● EXERCISE GOAL
Filter the data below, keeping every line that contains the string "Schule". Copy each such line unchanged.

Items stored from a collection
************
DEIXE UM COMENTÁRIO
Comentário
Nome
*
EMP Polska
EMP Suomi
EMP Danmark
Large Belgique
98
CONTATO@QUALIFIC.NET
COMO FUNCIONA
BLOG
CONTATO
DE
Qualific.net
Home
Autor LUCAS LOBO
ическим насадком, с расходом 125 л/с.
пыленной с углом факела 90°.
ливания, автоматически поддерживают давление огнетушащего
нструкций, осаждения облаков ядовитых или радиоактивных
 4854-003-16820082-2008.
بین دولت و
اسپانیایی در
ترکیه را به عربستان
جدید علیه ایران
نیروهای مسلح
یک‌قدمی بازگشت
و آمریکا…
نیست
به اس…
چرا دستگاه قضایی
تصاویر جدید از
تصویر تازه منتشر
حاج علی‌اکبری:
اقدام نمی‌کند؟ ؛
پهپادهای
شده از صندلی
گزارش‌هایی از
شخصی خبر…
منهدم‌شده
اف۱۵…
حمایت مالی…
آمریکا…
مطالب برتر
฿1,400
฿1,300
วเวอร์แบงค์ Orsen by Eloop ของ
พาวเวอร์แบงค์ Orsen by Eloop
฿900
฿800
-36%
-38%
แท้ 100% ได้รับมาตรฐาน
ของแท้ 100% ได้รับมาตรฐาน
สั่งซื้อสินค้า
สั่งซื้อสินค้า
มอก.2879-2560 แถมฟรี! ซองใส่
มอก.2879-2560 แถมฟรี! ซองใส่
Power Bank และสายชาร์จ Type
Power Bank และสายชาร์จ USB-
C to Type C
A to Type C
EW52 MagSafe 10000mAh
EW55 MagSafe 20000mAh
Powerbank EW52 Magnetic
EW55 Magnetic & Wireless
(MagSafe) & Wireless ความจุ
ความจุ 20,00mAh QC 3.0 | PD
************
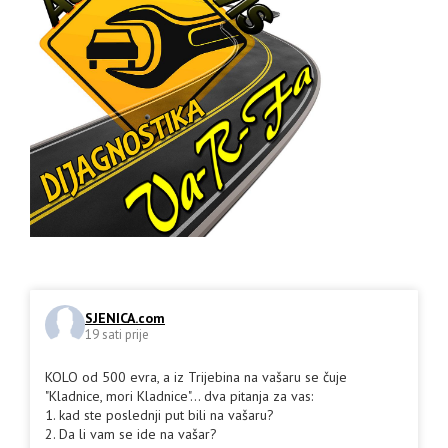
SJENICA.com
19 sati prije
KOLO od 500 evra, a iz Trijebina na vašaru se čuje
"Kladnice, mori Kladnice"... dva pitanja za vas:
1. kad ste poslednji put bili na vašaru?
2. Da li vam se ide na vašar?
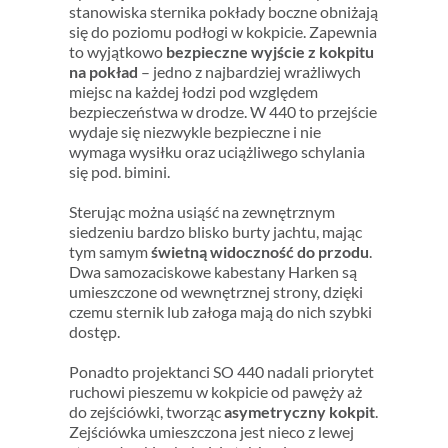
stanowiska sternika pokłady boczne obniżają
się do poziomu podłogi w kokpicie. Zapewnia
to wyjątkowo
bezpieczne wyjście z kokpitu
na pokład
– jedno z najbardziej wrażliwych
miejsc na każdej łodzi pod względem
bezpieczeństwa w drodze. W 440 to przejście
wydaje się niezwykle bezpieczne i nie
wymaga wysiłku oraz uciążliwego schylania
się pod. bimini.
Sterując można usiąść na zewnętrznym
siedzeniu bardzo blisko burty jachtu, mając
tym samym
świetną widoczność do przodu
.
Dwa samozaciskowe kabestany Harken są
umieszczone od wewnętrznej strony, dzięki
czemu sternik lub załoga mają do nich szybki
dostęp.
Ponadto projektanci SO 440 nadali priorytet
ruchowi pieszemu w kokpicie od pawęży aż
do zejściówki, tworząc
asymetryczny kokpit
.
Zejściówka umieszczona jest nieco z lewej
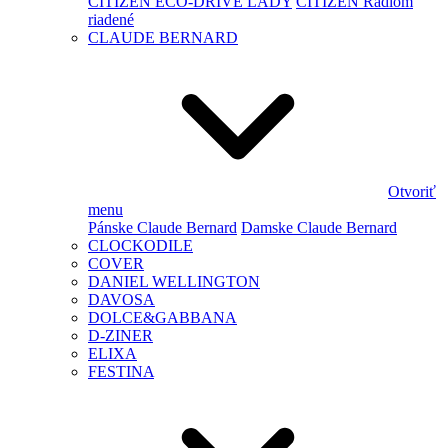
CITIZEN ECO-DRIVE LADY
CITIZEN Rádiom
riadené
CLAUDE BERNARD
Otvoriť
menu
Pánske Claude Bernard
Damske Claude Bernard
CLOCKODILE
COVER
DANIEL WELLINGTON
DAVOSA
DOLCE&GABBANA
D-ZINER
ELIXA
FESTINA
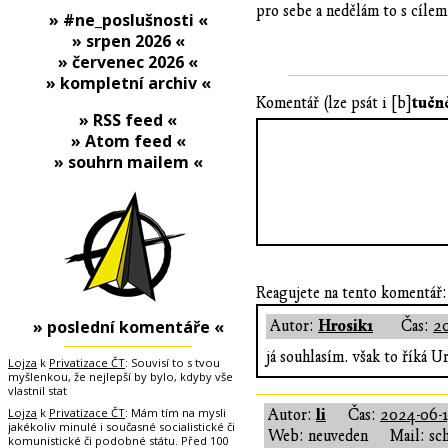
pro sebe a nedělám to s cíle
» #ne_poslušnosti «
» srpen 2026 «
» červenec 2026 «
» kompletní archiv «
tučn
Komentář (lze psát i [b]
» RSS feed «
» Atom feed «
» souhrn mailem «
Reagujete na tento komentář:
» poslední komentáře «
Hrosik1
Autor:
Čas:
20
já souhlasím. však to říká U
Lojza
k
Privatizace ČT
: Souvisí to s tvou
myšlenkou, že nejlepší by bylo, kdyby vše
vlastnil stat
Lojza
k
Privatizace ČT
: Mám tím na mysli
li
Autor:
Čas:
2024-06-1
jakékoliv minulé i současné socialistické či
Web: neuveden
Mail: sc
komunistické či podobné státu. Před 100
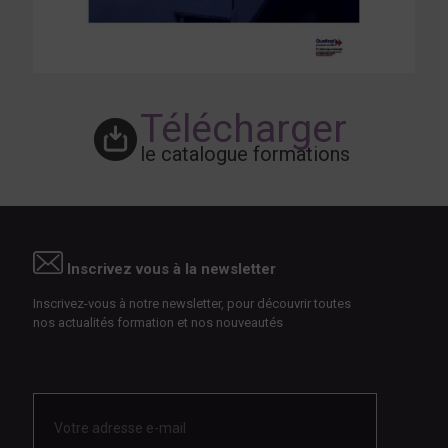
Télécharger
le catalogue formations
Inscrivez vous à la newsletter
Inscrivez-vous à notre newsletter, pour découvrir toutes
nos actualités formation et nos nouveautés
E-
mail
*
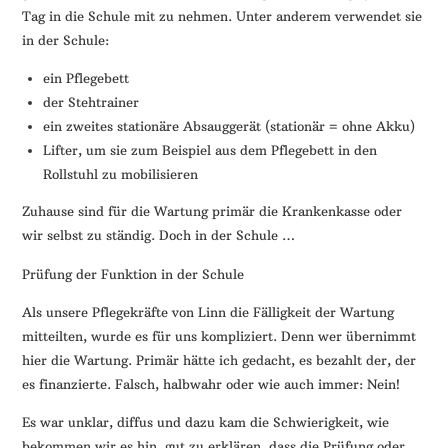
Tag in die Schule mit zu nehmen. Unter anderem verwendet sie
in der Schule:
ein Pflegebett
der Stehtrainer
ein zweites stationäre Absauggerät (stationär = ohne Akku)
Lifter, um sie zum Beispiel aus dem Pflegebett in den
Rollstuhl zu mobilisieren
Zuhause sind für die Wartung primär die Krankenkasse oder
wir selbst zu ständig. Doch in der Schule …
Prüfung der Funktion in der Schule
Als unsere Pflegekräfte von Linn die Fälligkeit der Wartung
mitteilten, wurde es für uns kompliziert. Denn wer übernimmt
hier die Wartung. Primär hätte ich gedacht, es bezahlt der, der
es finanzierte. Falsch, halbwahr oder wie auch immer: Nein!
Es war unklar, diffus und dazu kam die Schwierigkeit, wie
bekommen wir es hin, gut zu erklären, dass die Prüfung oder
************
● ANSWER TO THIS EXERCISE
Tag in die Schule mit zu nehmen. Unter anderem verwendet sie
in der Schule:
wir selbst zu ständig. Doch in der Schule …
Prüfung der Funktion in der Schule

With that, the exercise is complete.